Pierre Pestieau
Le titre de ce blog ne concerne pas un
quelconque coup dans un combat naval mais une réflexion que je me suis faite
lors d’un tout récent voyage au Vietnam. Une des étapes de ce voyage comportait
une excursion à My
Son. Il s’agit d’un ancien site archéologique Cham, un peuple connu
pour son attachement à l’hindouisme et ses monuments religieux. Les Chams ont
occupé ce site pendant neuf siècles, du VIIIème au XVème siècle puis ils
l’abandonnèrent en raison du déclin du peuple Cham. On compare parfois le site de My Son aux temples d’Angkor au Cambodge mais la comparaison est malaisée dans
la mesure où les plus beaux éléments de My
Son et notamment la section répertoriée comme A1 ont été détruits par les bombardiers
B57 américains en 1969. Les Américains pensaient que les Viêtcongs se cachaient
à l’intérieur. Ce qui n’était pas le cas d’après nos guides, qui affichaient pourtant
des sentiments pro-américains clairs. Mais là n’est pas la question.

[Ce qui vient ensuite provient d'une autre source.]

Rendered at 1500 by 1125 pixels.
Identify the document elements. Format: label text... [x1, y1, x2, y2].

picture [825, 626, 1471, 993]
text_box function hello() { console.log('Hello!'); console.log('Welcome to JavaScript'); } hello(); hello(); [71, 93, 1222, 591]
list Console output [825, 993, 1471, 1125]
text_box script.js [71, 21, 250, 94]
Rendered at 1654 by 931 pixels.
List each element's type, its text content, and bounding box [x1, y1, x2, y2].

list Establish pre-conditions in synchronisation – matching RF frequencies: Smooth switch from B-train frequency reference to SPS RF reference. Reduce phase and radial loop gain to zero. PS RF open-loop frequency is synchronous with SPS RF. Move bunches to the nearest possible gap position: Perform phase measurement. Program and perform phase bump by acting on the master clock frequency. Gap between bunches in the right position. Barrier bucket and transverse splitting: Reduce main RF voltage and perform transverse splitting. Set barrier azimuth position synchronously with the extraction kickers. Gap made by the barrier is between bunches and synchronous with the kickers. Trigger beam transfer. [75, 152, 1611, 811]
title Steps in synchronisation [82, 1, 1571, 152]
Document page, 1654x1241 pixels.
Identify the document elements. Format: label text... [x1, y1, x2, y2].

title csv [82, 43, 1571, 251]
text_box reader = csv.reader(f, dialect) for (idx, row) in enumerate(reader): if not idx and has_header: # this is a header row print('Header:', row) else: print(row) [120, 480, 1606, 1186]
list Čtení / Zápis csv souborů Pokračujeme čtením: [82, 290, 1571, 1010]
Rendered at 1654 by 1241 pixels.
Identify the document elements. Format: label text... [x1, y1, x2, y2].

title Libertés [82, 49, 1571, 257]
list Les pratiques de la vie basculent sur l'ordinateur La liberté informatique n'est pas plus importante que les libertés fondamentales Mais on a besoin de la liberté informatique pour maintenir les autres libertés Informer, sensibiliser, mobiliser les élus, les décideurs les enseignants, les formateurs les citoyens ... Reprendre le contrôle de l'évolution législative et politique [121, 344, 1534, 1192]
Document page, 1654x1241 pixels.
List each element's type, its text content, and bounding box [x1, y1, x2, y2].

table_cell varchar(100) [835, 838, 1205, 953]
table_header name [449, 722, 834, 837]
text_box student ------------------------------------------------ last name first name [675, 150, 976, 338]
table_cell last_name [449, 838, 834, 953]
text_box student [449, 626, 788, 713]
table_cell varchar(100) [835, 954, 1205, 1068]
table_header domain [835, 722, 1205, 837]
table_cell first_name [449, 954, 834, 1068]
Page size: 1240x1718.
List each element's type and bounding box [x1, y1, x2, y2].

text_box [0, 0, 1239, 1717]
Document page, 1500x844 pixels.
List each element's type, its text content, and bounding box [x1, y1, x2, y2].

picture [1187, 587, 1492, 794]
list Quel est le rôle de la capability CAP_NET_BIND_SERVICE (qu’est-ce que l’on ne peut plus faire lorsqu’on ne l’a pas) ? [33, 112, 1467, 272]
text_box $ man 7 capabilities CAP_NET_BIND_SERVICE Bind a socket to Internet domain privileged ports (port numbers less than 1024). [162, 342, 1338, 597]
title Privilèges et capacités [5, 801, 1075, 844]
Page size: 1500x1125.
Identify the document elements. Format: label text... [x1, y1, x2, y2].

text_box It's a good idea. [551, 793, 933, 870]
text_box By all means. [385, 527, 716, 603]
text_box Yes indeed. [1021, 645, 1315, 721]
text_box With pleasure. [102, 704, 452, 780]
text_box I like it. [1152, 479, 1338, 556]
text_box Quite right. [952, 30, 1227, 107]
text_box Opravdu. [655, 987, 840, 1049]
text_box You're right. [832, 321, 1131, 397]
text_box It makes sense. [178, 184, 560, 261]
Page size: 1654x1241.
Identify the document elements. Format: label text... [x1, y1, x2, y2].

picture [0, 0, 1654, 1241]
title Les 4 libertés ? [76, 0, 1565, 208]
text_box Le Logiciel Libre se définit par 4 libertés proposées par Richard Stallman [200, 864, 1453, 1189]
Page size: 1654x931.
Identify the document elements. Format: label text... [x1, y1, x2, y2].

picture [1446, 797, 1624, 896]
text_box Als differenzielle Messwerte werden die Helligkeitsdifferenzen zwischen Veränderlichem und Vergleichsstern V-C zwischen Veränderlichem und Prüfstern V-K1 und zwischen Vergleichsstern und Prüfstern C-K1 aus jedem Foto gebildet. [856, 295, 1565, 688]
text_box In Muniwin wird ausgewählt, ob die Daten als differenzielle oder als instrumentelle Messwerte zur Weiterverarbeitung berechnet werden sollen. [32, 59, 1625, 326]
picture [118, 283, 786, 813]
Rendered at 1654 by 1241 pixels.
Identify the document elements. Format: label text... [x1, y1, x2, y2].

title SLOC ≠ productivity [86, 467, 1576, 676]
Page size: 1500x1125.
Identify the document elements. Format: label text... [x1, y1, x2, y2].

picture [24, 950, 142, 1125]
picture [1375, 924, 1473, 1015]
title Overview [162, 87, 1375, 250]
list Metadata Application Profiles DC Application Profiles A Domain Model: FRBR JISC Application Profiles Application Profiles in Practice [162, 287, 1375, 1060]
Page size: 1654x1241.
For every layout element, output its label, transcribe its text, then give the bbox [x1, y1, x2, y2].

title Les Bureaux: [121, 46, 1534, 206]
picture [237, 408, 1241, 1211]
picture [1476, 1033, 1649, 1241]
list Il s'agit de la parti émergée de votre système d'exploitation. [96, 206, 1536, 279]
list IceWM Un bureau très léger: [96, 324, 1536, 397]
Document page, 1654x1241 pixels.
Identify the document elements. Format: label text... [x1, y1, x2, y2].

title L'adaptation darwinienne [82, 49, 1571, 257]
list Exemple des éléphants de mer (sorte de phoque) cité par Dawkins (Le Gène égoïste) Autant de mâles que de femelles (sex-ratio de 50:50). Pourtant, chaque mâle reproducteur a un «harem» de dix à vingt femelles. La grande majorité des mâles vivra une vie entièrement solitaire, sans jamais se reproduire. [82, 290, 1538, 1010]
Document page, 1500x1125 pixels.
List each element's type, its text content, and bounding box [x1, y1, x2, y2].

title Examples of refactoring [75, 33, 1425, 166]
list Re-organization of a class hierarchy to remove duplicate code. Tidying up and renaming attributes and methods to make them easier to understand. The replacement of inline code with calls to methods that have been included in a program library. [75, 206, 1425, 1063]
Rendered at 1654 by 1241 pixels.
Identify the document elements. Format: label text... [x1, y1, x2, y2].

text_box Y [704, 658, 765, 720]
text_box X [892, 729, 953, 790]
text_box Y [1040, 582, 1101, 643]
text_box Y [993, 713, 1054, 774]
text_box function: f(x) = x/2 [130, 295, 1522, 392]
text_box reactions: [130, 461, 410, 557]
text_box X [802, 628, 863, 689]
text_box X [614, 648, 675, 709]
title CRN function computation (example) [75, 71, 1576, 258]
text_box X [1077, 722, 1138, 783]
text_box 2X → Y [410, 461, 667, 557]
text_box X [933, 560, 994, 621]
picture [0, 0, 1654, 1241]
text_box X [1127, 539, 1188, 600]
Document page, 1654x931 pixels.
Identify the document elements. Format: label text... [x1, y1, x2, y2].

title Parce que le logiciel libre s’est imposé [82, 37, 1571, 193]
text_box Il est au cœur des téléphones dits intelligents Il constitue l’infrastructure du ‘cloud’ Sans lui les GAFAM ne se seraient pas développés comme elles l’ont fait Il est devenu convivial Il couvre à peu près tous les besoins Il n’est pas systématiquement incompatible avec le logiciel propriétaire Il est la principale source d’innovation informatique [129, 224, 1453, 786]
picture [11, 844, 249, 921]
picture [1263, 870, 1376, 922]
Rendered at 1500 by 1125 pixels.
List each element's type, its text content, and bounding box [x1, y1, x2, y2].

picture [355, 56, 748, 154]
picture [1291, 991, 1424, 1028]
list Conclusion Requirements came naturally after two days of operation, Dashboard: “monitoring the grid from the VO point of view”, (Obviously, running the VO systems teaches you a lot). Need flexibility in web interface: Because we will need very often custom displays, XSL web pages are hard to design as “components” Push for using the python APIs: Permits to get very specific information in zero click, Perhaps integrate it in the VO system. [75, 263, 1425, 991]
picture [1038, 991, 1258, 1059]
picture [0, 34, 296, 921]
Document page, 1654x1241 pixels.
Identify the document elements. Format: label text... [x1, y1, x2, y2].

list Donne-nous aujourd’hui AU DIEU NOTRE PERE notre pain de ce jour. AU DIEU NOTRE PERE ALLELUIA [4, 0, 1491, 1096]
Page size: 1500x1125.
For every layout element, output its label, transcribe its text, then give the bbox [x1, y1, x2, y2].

Ce n’est pas la première fois qu’une œuvre appartenant au patrimoine de
l’humanité est détruite par la guerre. Et ce n’est pas la dernière fois. Par la
guerre mais aussi par les révolutions, les invasions et le colonialisme. On
pense à ces mosquées qui furent rasées pour laisser place à des églises quand
ce ne fut pas l’inverse, à ces Bouddhas géants abattus par les talibans ou aux
œuvres arrachées de leur site d’origine pour être exposées au Louvre ou au
British Museum (1). La question que je me posais est celle de la motivation des
pilotes qui larguaient leurs bombes de très haut pour éviter la DCA et surtout
des autorités qui les commandaient. Savaient-ils que ces temples
existaient ? Dans l’affirmative, l’idée d’une destruction irréversible les
a-t-elle fait hésiter ou encouragés ? On a écrit que l’objet des
bombardements américains au Vietnam n’était pas de viser des cibles militaires
ni même d’atteindre les troupes ennemies, mais simplement de terroriser la
population pour la conduire à la reddition. Au cours de cette guerre, on
trouvait dans les
communiqués de presse les deux termes "bodycount",
le comptage des pertes amies et ennemies, et "kill ratio", le rapport entre les deux. Durant toute la durée
du conflit, les combattants américains parviendront à maintenir un kill ratio assez constant d'un sur huit
à un sur douze. C'est-à-dire que pour chaque soldat américain tombé au combat,
entre huit et douze Viêtcongs ou Nord-Vietnamiens sont tués, sans compter le
nombre de prisonniers capturés. Comme on le sait cela ne suffit pas à
décourager le peuple vietnamien. Je ne sais pas à combien de vies vietnamiennes
les stratèges américains ont évalué la destruction de la section A1 de My Son.
(1) Ce sujet est revenu sur le devant de la scène à l’occasion de la sortie du
film Monuments Men au
Festival de Berlin. Ce film réalisé par Georges Clooney est consacré
au pillage d'œuvres d'art par les nazis et au travail des alliés pour les
récupérer. Un journaliste grec a demandé à
Clooney s'il pensait que les antiquités grecques exposées dans les musées
étrangers, et notamment les frises du Parthénon conservées au British Museum,
devaient être rendues à Athènes. "Oui, ce serait une bonne idée,
vous avez le droit de votre côté", a simplement répondu l'acteur.
En moins de quinze mots, il s'est attiré un élan de reconnaissance au pied de
l'Acropole et une volée de critiques de Londres et Paris.
Excelente reseña, Pierre, y las consideraciones. Abrazo. Bernardo.